Israel is not an apartheid state - editorial

HRW’s exploitation of the apartheid image in the context of the Israeli-Palestinian conflict is a cynical appropriation of the suffering of the victims of the actual apartheid regime.

A bloodied Israeli flag hangs on the main building at the University of Cape Town on Monday at the start of Israel-Apartheid Week. (photo credit: SAUJS/FACEBOOK)
A bloodied Israeli flag hangs on the main building at the University of Cape Town on Monday at the start of Israel-Apartheid Week.
(photo credit: SAUJS/FACEBOOK)
 In a 213-page report published this week, the US-based NGO Human Rights Watch accuses Israel of apartheid, the oppressive system of institutionalized racial segregation implemented by South Africa’s white regime from 1948 to 1991.
The report – titled “A Threshold Crossed: Israeli Authorities and the Crimes of Apartheid and Persecution” – was primarily written by Omar Shakir who is the “Israel and Palestine director” of HRW. In it, HRW urges the UN to apply an arms embargo against Israel – similar to the one that targeted apartheid South Africa – until verifiable steps are taken to end its alleged crimes.
“Prominent voices have warned for years that apartheid lurks just around the corner if the trajectory of Israel’s rule over Palestinians does not change,” declared HRW executive director Kenneth Roth. “This detailed study shows that Israeli authorities have already turned that corner and today are committing the crimes against humanity of apartheid and persecution.”
HRW asserts that Israel’s treatment of the Palestinians, both within sovereign Israel and in the territories, meets the legal definition for apartheid crimes set out by the 2002 Rome Statute of the International Criminal Court. Apartheid crimes are defined as inhumane acts of a character similar to other crimes against humanity “committed in the context of an institutionalized regime of systematic oppression and domination by one racial group over any other racial group or groups and committed with the intention of maintaining that regime.”
To back up its claim, HRW points to Israel’s 1950 Law of Return, which grants citizenship to all Jews who want to immigrate to Israel. It says this discriminates against Palestinian refugees and their descendants who want the same “right of return.” It also cites the 2018 Nation-State Law, saying the legislation shored up Israel’s identity as a Jewish state at the expense of equality for all its citizens. Laws and policies adopted by the Israeli government to preserve a Jewish majority have afforded benefits to Jews at the expense of the fundamental rights of Palestinians, it alleges.

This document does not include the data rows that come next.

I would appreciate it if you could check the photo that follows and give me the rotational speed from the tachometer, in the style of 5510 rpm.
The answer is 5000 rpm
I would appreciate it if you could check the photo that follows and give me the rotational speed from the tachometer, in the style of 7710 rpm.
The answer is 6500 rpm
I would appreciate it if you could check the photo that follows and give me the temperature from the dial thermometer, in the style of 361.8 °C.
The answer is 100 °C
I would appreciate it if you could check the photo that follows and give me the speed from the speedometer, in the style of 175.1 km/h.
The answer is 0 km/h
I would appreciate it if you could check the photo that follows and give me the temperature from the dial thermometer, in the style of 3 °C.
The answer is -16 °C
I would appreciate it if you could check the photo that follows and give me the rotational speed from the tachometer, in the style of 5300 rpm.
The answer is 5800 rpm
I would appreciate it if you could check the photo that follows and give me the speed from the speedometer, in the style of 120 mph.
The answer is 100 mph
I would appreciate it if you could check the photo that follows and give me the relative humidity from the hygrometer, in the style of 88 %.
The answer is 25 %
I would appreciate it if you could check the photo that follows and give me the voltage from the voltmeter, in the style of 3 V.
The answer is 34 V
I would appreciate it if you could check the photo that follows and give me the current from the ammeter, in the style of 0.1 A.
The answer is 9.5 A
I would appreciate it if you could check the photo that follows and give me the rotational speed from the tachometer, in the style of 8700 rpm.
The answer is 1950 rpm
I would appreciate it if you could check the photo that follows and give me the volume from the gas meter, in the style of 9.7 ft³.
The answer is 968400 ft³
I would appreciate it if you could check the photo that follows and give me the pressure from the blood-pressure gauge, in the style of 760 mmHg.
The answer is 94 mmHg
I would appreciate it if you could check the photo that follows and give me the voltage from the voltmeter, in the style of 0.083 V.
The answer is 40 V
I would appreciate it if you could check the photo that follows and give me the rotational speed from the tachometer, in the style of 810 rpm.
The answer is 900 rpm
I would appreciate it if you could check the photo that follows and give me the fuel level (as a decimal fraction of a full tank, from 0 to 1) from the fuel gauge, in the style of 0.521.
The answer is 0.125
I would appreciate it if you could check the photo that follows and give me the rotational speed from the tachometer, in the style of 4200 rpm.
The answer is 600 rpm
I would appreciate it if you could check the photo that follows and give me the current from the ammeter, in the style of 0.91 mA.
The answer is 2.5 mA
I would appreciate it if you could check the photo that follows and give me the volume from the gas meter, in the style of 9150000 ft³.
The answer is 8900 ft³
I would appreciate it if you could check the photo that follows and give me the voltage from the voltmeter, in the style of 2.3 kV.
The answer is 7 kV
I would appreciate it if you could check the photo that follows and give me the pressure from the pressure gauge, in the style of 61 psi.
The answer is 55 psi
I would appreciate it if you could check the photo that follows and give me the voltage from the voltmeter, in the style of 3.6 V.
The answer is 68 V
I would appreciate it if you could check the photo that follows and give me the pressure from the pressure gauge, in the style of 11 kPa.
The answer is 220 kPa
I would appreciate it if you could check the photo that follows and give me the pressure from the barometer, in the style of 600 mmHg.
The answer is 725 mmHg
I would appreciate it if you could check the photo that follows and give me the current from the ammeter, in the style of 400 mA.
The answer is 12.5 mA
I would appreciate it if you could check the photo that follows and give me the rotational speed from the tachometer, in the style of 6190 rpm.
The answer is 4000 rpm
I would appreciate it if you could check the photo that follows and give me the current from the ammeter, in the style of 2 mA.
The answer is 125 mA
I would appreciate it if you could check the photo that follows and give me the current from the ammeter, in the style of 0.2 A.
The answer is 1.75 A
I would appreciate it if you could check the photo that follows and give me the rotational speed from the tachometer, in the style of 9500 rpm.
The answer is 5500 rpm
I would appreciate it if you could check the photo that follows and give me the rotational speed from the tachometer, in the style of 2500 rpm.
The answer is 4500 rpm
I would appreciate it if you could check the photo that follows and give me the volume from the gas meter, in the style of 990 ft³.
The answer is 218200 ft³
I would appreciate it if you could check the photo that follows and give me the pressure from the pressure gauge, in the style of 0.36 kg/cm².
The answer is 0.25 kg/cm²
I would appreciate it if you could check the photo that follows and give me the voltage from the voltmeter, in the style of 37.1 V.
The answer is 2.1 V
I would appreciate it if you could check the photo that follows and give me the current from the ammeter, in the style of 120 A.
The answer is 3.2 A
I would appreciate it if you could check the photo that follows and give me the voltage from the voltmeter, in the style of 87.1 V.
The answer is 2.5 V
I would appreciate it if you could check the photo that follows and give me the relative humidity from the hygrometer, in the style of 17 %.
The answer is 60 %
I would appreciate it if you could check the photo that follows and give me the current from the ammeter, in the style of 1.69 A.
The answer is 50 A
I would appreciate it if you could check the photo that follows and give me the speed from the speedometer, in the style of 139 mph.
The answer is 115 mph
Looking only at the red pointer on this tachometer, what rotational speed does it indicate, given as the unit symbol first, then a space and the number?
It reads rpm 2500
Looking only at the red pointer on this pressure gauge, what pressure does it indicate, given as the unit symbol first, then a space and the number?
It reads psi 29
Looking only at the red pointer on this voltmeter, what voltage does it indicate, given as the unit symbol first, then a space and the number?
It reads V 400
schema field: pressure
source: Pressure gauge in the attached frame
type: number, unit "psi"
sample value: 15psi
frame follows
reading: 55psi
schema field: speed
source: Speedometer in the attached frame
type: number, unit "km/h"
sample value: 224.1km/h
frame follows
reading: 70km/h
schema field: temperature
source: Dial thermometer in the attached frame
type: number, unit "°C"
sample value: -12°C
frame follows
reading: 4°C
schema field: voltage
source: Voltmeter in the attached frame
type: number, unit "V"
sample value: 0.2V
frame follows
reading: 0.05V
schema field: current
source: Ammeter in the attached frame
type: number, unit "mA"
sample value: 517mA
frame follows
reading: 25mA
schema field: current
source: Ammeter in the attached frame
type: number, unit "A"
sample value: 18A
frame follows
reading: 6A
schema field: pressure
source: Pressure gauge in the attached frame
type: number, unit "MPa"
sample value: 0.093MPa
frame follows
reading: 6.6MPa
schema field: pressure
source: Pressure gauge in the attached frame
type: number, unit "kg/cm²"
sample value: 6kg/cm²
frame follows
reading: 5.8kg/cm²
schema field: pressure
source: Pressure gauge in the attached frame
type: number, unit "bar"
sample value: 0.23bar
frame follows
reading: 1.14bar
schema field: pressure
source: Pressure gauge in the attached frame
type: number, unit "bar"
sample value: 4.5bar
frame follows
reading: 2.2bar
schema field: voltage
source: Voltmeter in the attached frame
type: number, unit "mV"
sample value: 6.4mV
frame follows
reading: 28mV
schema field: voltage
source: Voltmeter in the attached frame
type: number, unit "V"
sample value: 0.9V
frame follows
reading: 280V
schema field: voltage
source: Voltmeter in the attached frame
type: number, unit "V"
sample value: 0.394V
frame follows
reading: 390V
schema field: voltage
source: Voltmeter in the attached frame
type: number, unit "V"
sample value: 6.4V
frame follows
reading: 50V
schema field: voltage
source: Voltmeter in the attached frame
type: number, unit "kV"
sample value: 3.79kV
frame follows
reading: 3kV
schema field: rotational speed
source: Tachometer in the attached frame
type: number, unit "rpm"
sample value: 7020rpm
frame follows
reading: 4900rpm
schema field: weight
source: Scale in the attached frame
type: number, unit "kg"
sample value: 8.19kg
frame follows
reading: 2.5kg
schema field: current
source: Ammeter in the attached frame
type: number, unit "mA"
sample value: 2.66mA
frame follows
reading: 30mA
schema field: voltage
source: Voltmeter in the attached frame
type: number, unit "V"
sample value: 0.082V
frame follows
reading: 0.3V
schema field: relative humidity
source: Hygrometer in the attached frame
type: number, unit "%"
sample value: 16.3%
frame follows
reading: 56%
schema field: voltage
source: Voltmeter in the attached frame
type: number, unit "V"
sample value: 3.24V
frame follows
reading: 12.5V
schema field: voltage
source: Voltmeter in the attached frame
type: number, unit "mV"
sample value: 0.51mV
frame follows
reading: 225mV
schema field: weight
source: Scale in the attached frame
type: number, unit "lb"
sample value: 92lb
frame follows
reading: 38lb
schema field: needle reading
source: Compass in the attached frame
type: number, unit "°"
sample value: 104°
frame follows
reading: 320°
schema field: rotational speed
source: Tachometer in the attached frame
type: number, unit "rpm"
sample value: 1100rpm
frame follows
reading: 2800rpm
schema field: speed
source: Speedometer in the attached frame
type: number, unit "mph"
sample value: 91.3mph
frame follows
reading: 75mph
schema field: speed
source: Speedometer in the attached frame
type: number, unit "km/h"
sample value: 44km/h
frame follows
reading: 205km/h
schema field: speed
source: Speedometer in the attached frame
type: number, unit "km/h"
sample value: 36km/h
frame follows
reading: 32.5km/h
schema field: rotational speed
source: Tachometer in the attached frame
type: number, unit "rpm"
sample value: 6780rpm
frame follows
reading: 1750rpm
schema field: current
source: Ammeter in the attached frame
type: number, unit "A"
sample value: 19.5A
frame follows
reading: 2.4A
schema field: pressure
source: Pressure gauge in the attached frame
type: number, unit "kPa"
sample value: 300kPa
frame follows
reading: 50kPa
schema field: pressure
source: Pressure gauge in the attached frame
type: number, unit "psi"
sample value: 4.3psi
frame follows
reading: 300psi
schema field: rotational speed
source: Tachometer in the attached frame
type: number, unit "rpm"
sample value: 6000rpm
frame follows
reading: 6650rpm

Yet, as organizations such as NGO Monitor and CAMERA have correctly pointed out, the Law of Return is neither racist nor peculiarly Israeli.
“Similar laws have been in effect in many democracies, especially those with large diasporas, such as Mexico, Ireland, Finland, Greece, Poland, Germany, Italy and Denmark,” said Alex Safian, the associate director of CAMERA. Safian said such laws are expressly permitted by the 1965 International Convention on the Elimination of all Forms of Racial Discrimination, which permits nations to favor certain groups for citizenship provided there is no discrimination targeting any particular group.
Gerald M. Steinberg, who heads the Institute for NGO Research in Jerusalem, noted that the HRW report reiterates the main claims of a 2017 submission to the ICC by a group of NGOs linked to the PFLP terror group, alleging that “Israel persecutes the occupied Palestinian population and subjects them to the crimes of persecution and apartheid.”
“By drawing a direct line to South Africa and labeling the Jewish state as inherently racist, the goal is to delegitimize the concept of Jewish sovereign equality, regardless of borders or policies,” Steinberg wrote in The Jerusalem Post. “The South African regime was characterized by cruel and systematic, institutionalized dehumanization. In contrast, and notwithstanding the ongoing conflict, Israel’s non-Jewish citizens have full rights, including voting for Knesset representatives.”
HRW’s exploitation of the apartheid image in the context of the Israeli-Palestinian conflict, Steinberg said, is a cynical appropriation of the suffering of the victims of the actual apartheid regime.
As anyone who lives here knows, the HRW claims are patently false. Any analogy between Palestinians in Israel today and blacks in South Africa in the second half of the 20th century not only diminishes the horrors of apartheid, but feeds the very hatred it is purportedly targeting.
No one is saying that the Israeli-Palestinian conflict does not need to be addressed and resolved. But reports such as the latest one by HRW contribute to the false narrative that Israel is guilty of apartheid, conveying a message that the best way to rectify the problem is to dismantle the Jewish state. It is this hypocrisy that needs to be exposed – and not Israel’s alleged crimes.